[Begin GIVEN DATA]

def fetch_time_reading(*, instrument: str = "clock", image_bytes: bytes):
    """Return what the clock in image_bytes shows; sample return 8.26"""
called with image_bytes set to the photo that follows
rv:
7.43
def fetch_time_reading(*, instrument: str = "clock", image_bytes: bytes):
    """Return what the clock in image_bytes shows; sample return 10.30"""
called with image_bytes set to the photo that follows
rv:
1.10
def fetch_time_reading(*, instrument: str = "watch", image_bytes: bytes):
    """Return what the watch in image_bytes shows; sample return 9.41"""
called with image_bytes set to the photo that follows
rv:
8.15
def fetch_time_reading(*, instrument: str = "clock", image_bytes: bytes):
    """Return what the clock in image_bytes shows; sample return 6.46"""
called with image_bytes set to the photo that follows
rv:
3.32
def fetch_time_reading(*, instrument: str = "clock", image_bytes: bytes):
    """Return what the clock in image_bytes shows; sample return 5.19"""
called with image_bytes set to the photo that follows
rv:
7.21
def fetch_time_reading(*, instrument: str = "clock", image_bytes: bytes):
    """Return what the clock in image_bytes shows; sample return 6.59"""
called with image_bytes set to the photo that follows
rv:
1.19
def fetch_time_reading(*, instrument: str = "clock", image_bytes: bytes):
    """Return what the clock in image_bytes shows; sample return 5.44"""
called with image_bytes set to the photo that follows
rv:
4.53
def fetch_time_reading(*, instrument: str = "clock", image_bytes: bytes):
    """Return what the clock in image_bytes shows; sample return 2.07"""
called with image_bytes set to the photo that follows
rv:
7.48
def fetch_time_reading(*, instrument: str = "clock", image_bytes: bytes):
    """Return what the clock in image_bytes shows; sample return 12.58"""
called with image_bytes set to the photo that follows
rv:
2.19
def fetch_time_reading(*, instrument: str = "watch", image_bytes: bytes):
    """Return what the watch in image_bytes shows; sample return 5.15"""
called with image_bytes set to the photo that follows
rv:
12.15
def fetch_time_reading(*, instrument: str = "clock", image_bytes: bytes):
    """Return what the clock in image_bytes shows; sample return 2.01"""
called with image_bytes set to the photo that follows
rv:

[End GIVEN DATA]

Count the lines in the records above that contain the string "watch", with case counting. Reply with the number alone.

RESPONSE TO THIS EXERCISE: 4